SOURCE PASSAGE »
====================

|In Memory of
Lance Corporal 20773
2nd Battalion York & Lancaster Regiment
Who died on Saturday, 8th October 1916
No Known Grave. Pier & Face 14A & 14B
Thiepval "Memorial to the Missing", Somme, France
Commemorated in Perpetuity
by the Commonwealth War Graves Commission
Remembered with Honour
Thiepval "Memorial to the Missing", France1
Harry Dewey was born in Beeston in 1895 2, the only son and eldest child of Gilbert Joseph (b. c1868, Beeston) and Clara Dewey (b. 1871, Leicester, née
Foister). In 1901, the family was living at what was then 54 High, Beeston (later renumbered as 88 High Road) where Gilbert was trading as a butcher3. In 1906, for some
reason, Gilbert left for Canada where he found work as a butcher. In 1911, Clara was still living at was now 88 High Road, Beeston, now with three children, and had taken over the
running of the butchers business with the assistance of the 16-year-old Harry4.
When war came in August, 1914, Harry was amongst the first to enlist, signing up on 7 September 1914, initially with the Corp of Hussars of the Line. But, by early 1915, it was clear that,
what had become a trench war, needed infantry rather that cavalry and, in June 1915, he was transferred to the York & Lancaster Regiment and joined 2nd Battalion, part of 16th Brigade of 6th Division.
The battalion was then in the Hooge area of Flanders, and Private Dewey became part of a group of 20 reinforcements that arrived on 21 July 1915, just two days after the Hooge crater had been
detonated. On 7 August 1915, he was attached, apparently on a temporary basis, to the 8th Entrenching Battalion5.

====================

WORK INSTRUCTION A »
Extract each line from the entries below that contains the word "compared".

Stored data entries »

====================

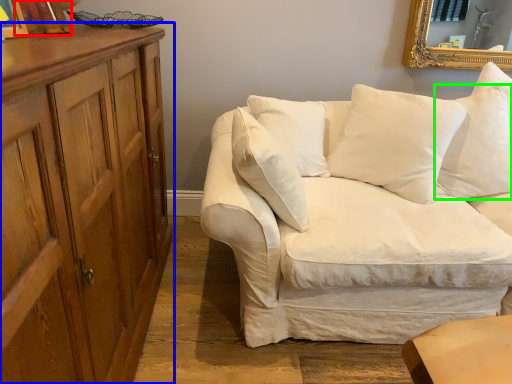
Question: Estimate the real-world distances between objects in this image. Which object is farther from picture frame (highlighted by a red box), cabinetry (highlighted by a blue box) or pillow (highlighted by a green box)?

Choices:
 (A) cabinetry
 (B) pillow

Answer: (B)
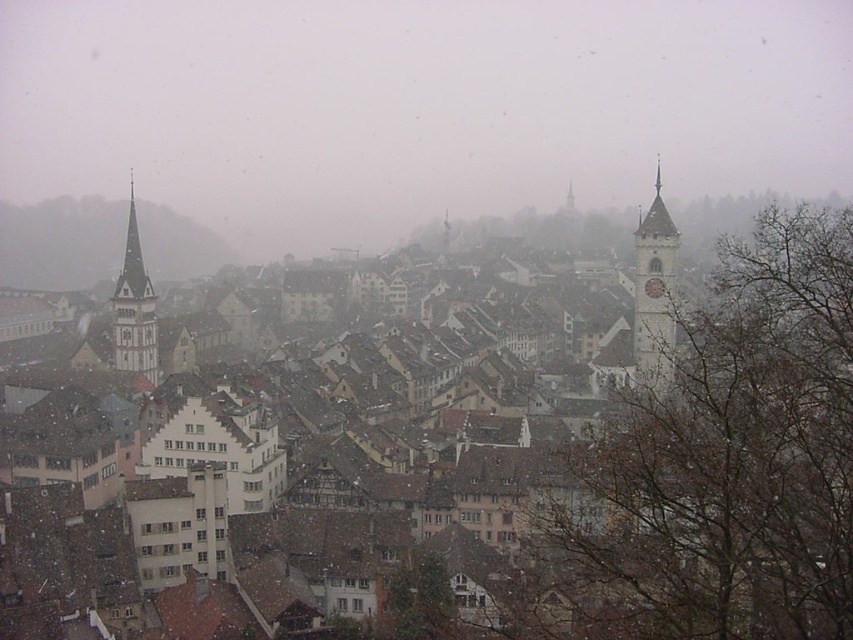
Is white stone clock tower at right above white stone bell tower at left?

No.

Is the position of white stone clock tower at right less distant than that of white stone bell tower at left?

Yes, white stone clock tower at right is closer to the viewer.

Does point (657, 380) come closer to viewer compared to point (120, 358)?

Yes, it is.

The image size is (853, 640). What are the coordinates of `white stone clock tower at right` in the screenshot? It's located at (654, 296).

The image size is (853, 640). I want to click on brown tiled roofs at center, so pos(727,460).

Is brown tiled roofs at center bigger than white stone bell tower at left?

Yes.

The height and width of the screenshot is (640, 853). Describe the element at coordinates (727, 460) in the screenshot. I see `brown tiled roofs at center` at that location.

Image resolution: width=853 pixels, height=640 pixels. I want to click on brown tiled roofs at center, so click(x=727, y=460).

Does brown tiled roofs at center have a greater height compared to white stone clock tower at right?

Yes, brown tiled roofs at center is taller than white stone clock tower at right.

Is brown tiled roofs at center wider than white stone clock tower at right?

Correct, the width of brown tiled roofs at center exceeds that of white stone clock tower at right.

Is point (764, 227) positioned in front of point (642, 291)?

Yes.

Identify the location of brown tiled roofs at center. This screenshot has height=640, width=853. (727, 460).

====================

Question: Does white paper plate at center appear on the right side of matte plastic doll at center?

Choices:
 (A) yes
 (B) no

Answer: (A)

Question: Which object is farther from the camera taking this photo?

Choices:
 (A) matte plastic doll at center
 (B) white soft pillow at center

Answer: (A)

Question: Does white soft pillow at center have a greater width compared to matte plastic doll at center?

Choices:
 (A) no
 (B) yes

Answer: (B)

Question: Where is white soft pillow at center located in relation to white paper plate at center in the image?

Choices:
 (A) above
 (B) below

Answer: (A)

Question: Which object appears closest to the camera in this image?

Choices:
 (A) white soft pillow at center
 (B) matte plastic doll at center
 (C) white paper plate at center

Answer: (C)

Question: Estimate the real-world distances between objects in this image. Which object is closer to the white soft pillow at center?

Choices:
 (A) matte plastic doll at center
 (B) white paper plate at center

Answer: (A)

====================

WORK INSTRUCTION B »
Reproduce the passage about Harry Dewey from "When war came" up to and including "8th Entrenching Battalion5.", swapping "reinforcements" for "replacements".

WRITTEN REPLY A »
Does point (657, 380) come closer to viewer compared to point (120, 358)?
Does brown tiled roofs at center have a greater height compared to white stone clock tower at right?
Question: Does white soft pillow at center have a greater width compared to matte plastic doll at center?

WRITTEN REPLY B »
When war came in August, 1914, Harry was amongst the first to enlist, signing up on 7 September 1914, initially with the Corp of Hussars of the Line. But, by early 1915, it was clear that,
what had become a trench war, needed infantry rather that cavalry and, in June 1915, he was transferred to the York & Lancaster Regiment and joined 2nd Battalion, part of 16th Brigade of 6th Division.
The battalion was then in the Hooge area of Flanders, and Private Dewey became part of a group of 20 replacements that arrived on 21 July 1915, just two days after the Hooge crater had been
detonated. On 7 August 1915, he was attached, apparently on a temporary basis, to the 8th Entrenching Battalion5.